“Weeding out authentic waste, fraud, and abuse is a laudable goal, but to overlook hundreds of millions of dollars in lost federal funds, as the MHPC report does, reflects the priorities of the LePage administration—scoring partisan, ideological points at the expense of Maine taxpayers, Maine’s economy, and Maine families, seniors, children and others at risk.”
Commenting on the release of the 2016 edition of Maine Heritage Policy Center’s (MHPC) Piglet Book, CEO Matt Gagnon declared that wasteful government spending is not a partisan issue. Yet the publication itself reads like a menu of Governor LePage’s favorite targets, including House Speaker Mark Eves and Attorney General Janet Mills. It also hones in on petty expenditures by government employees —food, bottled water, transportation—as examples of “pork spending,” but these represent just a tiny fraction of the state’s annual year budget.
On the other hand, as the Portland Press Herald noted:
“Missing from the Maine Heritage Policy Report, however, is any mention of the LePage administration’s decision to hire The Alexander Group for $925,000 to review the state’s welfare programs. The Alexander Group’s work was later discredited after it was discovered that the report contained numerous passages that were lifted from other published reports with limited or no attribution.”
No one wants public money wasted or spent inefficiently, but in its campaign against progressive government initiatives in support of working families, seniors, children, the disabled, and other Mainers at risk, MHPC overlooks missed opportunities in recent years to secure federal funds Congress has made available to the state. As MHPC noted it its report, federal dollars account for more than one-third of state expenditure. Every dollar of federal money the state receives works to boost our economy—in much the same way as the money out-of-state visitors spend. This is increasingly important as Maine faces potential population decline in the coming years.
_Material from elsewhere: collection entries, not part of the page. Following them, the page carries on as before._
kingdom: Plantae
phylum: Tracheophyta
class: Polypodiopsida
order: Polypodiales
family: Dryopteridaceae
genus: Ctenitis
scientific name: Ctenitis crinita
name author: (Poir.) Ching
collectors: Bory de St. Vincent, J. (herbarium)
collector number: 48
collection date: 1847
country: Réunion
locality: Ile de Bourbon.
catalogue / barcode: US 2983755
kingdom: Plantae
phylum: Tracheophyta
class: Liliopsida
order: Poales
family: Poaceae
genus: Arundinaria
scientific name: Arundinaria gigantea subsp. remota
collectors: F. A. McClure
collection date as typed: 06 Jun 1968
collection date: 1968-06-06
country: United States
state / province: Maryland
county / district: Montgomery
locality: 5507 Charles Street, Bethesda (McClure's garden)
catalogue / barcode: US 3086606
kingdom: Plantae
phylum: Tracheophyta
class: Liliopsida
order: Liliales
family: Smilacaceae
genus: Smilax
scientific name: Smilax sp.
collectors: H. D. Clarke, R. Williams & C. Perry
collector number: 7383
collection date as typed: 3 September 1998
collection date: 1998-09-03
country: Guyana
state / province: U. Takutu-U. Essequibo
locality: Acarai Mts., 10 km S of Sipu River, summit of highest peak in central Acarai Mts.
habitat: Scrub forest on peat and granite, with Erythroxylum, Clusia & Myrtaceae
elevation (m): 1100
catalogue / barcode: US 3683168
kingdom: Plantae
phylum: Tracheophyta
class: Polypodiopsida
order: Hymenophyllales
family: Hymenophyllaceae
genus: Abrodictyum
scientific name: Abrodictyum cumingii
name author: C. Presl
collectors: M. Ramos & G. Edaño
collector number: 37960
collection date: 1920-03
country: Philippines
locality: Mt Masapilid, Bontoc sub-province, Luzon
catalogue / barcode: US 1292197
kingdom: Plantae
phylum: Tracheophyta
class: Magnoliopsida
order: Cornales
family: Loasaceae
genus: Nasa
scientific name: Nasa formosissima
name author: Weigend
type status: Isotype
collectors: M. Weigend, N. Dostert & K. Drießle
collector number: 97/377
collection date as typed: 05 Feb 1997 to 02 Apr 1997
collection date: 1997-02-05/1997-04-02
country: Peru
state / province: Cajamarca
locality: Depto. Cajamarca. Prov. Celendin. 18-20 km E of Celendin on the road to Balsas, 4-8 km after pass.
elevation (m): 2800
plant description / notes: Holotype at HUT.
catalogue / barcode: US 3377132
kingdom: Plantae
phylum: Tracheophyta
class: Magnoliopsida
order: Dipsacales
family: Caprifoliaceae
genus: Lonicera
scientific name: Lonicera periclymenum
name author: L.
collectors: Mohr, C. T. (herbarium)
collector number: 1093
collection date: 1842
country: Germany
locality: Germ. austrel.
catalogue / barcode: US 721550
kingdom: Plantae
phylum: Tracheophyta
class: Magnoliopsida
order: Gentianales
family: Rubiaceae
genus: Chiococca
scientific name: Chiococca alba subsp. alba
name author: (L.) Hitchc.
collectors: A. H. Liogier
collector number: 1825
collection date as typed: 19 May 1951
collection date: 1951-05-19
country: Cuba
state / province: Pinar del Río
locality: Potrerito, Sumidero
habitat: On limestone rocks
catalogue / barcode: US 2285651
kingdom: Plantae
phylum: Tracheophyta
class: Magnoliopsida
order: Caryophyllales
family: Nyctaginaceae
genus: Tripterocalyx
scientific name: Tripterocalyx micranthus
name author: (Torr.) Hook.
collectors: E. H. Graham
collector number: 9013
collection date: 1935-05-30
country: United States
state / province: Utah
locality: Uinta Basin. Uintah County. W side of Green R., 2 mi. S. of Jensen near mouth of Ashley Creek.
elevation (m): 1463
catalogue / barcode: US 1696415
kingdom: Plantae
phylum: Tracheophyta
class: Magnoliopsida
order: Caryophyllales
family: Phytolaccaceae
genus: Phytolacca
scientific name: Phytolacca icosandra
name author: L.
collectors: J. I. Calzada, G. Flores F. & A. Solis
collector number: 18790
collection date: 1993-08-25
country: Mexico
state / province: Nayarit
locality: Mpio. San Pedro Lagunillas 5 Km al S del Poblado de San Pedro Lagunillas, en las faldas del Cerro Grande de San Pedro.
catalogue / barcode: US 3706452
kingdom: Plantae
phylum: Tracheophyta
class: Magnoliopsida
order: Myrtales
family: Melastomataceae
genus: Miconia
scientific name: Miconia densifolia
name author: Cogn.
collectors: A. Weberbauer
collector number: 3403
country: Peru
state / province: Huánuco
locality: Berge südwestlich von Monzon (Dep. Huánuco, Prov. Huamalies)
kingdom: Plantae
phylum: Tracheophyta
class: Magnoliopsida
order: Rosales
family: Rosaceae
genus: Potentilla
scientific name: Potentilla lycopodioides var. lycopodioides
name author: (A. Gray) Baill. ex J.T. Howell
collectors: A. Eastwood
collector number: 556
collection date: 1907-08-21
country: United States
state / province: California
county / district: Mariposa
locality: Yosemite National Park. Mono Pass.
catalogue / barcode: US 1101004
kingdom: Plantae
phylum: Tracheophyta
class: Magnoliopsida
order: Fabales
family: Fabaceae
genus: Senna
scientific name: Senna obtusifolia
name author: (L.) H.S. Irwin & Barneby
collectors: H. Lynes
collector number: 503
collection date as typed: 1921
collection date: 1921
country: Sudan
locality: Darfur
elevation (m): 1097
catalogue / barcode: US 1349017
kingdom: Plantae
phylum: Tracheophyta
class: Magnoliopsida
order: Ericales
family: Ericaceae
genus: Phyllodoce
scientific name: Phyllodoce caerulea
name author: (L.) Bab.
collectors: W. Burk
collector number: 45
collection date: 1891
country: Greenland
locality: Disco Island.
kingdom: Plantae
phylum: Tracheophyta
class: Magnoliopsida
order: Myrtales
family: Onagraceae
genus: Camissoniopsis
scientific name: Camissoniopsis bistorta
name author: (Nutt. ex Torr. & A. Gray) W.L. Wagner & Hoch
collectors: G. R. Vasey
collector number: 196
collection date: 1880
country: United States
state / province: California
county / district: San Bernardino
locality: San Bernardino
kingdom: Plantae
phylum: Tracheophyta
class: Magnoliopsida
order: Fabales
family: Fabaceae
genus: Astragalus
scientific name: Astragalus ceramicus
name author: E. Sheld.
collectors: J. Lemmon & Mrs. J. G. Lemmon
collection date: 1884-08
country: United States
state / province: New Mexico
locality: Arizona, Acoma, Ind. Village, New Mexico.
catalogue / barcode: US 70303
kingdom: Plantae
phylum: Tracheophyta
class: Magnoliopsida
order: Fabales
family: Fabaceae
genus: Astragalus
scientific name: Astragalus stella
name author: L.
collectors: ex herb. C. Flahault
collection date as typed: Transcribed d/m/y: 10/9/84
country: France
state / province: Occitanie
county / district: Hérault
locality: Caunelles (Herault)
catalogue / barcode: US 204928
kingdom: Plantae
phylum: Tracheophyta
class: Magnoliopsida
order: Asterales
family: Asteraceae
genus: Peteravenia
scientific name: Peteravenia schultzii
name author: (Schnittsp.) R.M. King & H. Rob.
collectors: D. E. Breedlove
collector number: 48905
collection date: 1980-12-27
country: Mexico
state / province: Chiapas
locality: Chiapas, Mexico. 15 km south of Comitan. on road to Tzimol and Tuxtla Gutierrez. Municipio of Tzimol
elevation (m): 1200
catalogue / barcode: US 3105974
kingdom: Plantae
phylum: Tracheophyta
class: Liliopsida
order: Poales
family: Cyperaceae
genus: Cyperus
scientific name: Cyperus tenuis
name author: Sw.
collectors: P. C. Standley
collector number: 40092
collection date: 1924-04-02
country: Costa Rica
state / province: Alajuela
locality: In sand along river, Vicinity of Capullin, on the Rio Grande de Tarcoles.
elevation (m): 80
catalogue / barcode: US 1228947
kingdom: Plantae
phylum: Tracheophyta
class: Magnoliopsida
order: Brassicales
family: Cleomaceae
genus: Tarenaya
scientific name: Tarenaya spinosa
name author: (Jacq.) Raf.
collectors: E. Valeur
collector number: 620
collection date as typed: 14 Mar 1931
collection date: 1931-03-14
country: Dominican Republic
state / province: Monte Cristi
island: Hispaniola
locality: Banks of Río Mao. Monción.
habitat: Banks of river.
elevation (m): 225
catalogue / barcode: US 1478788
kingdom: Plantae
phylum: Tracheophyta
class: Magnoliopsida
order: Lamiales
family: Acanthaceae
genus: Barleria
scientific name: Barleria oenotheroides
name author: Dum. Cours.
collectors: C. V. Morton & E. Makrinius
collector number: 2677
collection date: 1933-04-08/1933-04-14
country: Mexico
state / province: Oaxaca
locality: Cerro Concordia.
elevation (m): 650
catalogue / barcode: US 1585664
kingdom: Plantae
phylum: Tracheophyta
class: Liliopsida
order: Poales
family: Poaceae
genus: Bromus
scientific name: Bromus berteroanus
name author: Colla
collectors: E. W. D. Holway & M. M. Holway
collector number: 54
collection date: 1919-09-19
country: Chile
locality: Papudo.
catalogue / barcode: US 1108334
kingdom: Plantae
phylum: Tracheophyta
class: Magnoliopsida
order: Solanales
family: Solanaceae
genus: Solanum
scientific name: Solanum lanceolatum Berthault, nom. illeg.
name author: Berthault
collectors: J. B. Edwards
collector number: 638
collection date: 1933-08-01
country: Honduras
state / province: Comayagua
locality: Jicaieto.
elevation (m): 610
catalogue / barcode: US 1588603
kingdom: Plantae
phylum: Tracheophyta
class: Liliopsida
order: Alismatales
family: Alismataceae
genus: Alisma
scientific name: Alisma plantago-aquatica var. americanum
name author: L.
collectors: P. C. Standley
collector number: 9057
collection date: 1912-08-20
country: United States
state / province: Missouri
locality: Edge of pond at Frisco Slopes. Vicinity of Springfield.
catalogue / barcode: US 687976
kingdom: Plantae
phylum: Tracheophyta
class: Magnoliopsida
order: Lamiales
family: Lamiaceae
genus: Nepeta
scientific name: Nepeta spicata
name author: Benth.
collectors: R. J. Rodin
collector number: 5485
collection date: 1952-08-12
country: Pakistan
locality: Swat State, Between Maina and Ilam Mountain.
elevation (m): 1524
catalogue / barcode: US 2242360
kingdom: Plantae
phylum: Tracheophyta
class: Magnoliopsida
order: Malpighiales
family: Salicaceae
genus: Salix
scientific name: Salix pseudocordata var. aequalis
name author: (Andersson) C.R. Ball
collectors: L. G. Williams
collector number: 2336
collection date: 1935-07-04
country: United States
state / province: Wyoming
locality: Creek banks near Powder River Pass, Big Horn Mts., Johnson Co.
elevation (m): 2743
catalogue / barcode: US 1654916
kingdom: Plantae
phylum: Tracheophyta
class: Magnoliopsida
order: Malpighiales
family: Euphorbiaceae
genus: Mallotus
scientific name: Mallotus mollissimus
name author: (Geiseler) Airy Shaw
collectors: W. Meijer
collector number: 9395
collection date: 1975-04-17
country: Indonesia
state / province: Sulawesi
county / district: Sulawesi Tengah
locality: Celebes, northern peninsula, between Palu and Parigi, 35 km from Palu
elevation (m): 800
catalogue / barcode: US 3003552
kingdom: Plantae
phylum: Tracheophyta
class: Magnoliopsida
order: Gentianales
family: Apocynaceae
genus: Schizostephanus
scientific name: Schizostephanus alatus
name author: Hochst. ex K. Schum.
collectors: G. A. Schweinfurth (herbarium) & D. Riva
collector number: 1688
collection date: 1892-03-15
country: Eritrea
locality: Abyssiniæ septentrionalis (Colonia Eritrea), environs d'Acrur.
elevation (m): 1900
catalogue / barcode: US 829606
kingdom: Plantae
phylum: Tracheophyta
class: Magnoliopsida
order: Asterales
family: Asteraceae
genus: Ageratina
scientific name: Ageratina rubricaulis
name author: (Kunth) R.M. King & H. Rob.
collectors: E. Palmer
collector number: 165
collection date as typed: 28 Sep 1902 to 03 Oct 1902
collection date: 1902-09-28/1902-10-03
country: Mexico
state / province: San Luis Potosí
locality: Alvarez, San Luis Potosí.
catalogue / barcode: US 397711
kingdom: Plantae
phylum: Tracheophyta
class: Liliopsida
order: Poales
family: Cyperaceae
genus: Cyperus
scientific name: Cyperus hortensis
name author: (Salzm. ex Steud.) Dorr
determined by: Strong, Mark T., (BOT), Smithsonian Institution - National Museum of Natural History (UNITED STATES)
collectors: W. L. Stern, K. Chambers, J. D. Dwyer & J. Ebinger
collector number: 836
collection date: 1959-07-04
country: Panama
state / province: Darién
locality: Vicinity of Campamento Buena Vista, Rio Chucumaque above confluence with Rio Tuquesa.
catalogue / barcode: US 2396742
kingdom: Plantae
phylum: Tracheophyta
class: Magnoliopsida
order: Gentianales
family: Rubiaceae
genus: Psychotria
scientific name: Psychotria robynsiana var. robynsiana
The LePage administration has repeatedly turned down federal funds available to Maine. For example:
- In 2015, Maine declined to apply for Forest Legacy funding, worth an average of $3 million/year over the last 25 years.
- In 2015, the state refused $2.5 million for Colorectal Cancer Control from the federal Centers for Disease Control and Prevention.
Administration negligence and incompetence have also lost the state millions of dollars of federal funds.
Since 2013, mismanagement at the Riverview Psychiatric Hospital in Augusta has resulted in the loss of $20 million per year, made worse by the LePage administration’s failure to meet a deadline to appeal that decision. Both patients and taxpayers have suffered as a consequence.
A DHHS effort to crack down on welfare fraud led to long delays and inefficiencies in the Supplemental Nutritional Assistance Program (“food stamps”) resulting in the threat of losing $10.2 million per year in federal funding for the program. The state is paying DHHS workers overtime to fix the problem. The total annual compensation for fraud investigators at DHHS already amounts to $900,000. The amount of taxpayer money recovered through welfare fraud prosecutions? $1.2 million in 2015.
But the administration’s biggest missed opportunity is its continued rejection of federal funds for Maine to expand Medicaid access to nearly 70,000 uninsured Mainers , which has cost the state over $700 million since January 2014— a number that increases by $900,000 every day. And that doesn’t include hundreds of millions more in spending to boost the rest of the state economy, and the tens of millions of state tax revenues this spending would generate.
Describing state spending on travel reimbursement for employees as “waste” or blasting particular programs as “failures” are political statements. But losing out on federal money that brings extra dollars into our economy, generates additional spending, protects and creates thousands of jobs, and ultimately helps Mainers improve their health, quality of life, or simply get back on their feet is undeniably a mistake. Weeding out authentic waste, fraud, and abuse is a laudable goal, but to overlook hundreds of millions of dollars in lost federal funds, as the MHPC report does, reflects the priorities of the LePage administration—scoring partisan, ideological points at the expense of Maine taxpayers, Maine’s economy, and Maine families, seniors, children and others at risk.